**Items from a dataset:**
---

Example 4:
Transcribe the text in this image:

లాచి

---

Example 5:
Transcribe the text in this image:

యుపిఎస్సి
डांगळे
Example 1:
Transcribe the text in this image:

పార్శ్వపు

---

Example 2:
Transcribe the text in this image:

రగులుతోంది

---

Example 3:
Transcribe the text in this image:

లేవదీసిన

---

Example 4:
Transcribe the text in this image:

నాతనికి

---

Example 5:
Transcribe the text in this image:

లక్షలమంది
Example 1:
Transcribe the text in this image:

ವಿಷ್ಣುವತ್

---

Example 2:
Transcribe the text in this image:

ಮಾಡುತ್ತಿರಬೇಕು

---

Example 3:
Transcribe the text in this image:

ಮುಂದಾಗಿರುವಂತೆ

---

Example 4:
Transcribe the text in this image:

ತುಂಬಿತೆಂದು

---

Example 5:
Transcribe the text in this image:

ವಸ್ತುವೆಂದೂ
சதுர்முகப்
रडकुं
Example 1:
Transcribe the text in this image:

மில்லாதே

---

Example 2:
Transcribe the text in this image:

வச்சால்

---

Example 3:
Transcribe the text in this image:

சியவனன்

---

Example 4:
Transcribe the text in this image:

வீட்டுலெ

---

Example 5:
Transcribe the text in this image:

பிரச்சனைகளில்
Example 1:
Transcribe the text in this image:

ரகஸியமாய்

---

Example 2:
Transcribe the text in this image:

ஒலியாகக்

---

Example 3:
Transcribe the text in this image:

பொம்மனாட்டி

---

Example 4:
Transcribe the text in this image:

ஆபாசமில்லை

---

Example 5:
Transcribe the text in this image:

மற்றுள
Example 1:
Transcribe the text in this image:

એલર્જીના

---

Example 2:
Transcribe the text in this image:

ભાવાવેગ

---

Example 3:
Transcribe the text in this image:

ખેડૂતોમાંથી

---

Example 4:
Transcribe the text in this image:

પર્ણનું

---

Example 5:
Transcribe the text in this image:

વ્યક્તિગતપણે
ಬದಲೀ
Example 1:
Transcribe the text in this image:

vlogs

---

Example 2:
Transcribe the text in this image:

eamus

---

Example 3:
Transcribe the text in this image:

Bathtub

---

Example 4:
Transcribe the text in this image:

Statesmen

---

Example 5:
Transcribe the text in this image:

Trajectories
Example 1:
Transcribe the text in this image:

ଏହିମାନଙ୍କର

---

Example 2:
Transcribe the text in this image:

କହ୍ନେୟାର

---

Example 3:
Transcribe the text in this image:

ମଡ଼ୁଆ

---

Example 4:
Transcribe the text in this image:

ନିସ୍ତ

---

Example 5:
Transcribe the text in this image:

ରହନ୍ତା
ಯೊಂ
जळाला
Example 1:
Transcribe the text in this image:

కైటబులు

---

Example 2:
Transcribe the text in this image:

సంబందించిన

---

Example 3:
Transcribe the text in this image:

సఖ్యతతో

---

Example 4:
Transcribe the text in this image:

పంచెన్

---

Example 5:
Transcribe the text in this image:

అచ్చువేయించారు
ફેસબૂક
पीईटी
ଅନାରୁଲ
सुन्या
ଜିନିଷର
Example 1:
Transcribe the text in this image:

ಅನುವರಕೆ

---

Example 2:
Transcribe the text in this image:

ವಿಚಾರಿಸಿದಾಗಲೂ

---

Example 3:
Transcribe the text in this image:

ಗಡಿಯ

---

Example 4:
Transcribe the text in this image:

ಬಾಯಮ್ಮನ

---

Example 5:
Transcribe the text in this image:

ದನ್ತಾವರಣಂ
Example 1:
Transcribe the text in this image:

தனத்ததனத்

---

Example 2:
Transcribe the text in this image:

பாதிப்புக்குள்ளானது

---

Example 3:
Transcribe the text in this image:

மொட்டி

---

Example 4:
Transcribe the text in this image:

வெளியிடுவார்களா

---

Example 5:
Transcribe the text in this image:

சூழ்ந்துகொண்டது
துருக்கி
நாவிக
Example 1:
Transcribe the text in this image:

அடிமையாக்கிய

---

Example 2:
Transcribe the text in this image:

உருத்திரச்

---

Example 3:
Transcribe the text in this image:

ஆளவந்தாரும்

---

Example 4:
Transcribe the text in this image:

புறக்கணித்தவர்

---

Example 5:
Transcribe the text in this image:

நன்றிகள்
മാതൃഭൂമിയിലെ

**Exercise instructions:** Give the data again, exactly as it stands.

**Reply to the exercise:**
---

Example 4:
Transcribe the text in this image:

లాచి

---

Example 5:
Transcribe the text in this image:

యుపిఎస్సి
डांगळे
Example 1:
Transcribe the text in this image:

పార్శ్వపు

---

Example 2:
Transcribe the text in this image:

రగులుతోంది

---

Example 3:
Transcribe the text in this image:

లేవదీసిన

---

Example 4:
Transcribe the text in this image:

నాతనికి

---

Example 5:
Transcribe the text in this image:

లక్షలమంది
Example 1:
Transcribe the text in this image:

ವಿಷ್ಣುವತ್

---

Example 2:
Transcribe the text in this image:

ಮಾಡುತ್ತಿರಬೇಕು

---

Example 3:
Transcribe the text in this image:

ಮುಂದಾಗಿರುವಂತೆ

---

Example 4:
Transcribe the text in this image:

ತುಂಬಿತೆಂದು

---

Example 5:
Transcribe the text in this image:

ವಸ್ತುವೆಂದೂ
சதுர்முகப்
रडकुं
Example 1:
Transcribe the text in this image:

மில்லாதே

---

Example 2:
Transcribe the text in this image:

வச்சால்

---

Example 3:
Transcribe the text in this image:

சியவனன்

---

Example 4:
Transcribe the text in this image:

வீட்டுலெ

---

Example 5:
Transcribe the text in this image:

பிரச்சனைகளில்
Example 1:
Transcribe the text in this image:

ரகஸியமாய்

---

Example 2:
Transcribe the text in this image:

ஒலியாகக்

---

Example 3:
Transcribe the text in this image:

பொம்மனாட்டி

---

Example 4:
Transcribe the text in this image:

ஆபாசமில்லை

---

Example 5:
Transcribe the text in this image:

மற்றுள
Example 1:
Transcribe the text in this image:

એલર્જીના

---

Example 2:
Transcribe the text in this image:

ભાવાવેગ

---

Example 3:
Transcribe the text in this image:

ખેડૂતોમાંથી

---

Example 4:
Transcribe the text in this image:

પર્ણનું

---

Example 5:
Transcribe the text in this image:

વ્યક્તિગતપણે
ಬದಲೀ
Example 1:
Transcribe the text in this image:

vlogs

---

Example 2:
Transcribe the text in this image:

eamus

---

Example 3:
Transcribe the text in this image:

Bathtub

---

Example 4:
Transcribe the text in this image:

Statesmen

---

Example 5:
Transcribe the text in this image:

Trajectories
Example 1:
Transcribe the text in this image:

ଏହିମାନଙ୍କର

---

Example 2:
Transcribe the text in this image:

କହ୍ନେୟାର

---

Example 3:
Transcribe the text in this image:

ମଡ଼ୁଆ

---

Example 4:
Transcribe the text in this image:

ନିସ୍ତ

---

Example 5:
Transcribe the text in this image:

ରହନ୍ତା
ಯೊಂ
जळाला
Example 1:
Transcribe the text in this image:

కైటబులు

---

Example 2:
Transcribe the text in this image:

సంబందించిన

---

Example 3:
Transcribe the text in this image:

సఖ్యతతో

---

Example 4:
Transcribe the text in this image:

పంచెన్

---

Example 5:
Transcribe the text in this image:

అచ్చువేయించారు
ફેસબૂક
पीईटी
ଅନାରୁଲ
सुन्या
ଜିନିଷର
Example 1:
Transcribe the text in this image:

ಅನುವರಕೆ

---

Example 2:
Transcribe the text in this image:

ವಿಚಾರಿಸಿದಾಗಲೂ

---

Example 3:
Transcribe the text in this image:

ಗಡಿಯ

---

Example 4:
Transcribe the text in this image:

ಬಾಯಮ್ಮನ

---

Example 5:
Transcribe the text in this image:

ದನ್ತಾವರಣಂ
Example 1:
Transcribe the text in this image:

தனத்ததனத்

---

Example 2:
Transcribe the text in this image:

பாதிப்புக்குள்ளானது

---

Example 3:
Transcribe the text in this image:

மொட்டி

---

Example 4:
Transcribe the text in this image:

வெளியிடுவார்களா

---

Example 5:
Transcribe the text in this image:

சூழ்ந்துகொண்டது
துருக்கி
நாவிக
Example 1:
Transcribe the text in this image:

அடிமையாக்கிய

---

Example 2:
Transcribe the text in this image:

உருத்திரச்

---

Example 3:
Transcribe the text in this image:

ஆளவந்தாரும்

---

Example 4:
Transcribe the text in this image:

புறக்கணித்தவர்

---

Example 5:
Transcribe the text in this image:

நன்றிகள்
മാതൃഭൂമിയിലെ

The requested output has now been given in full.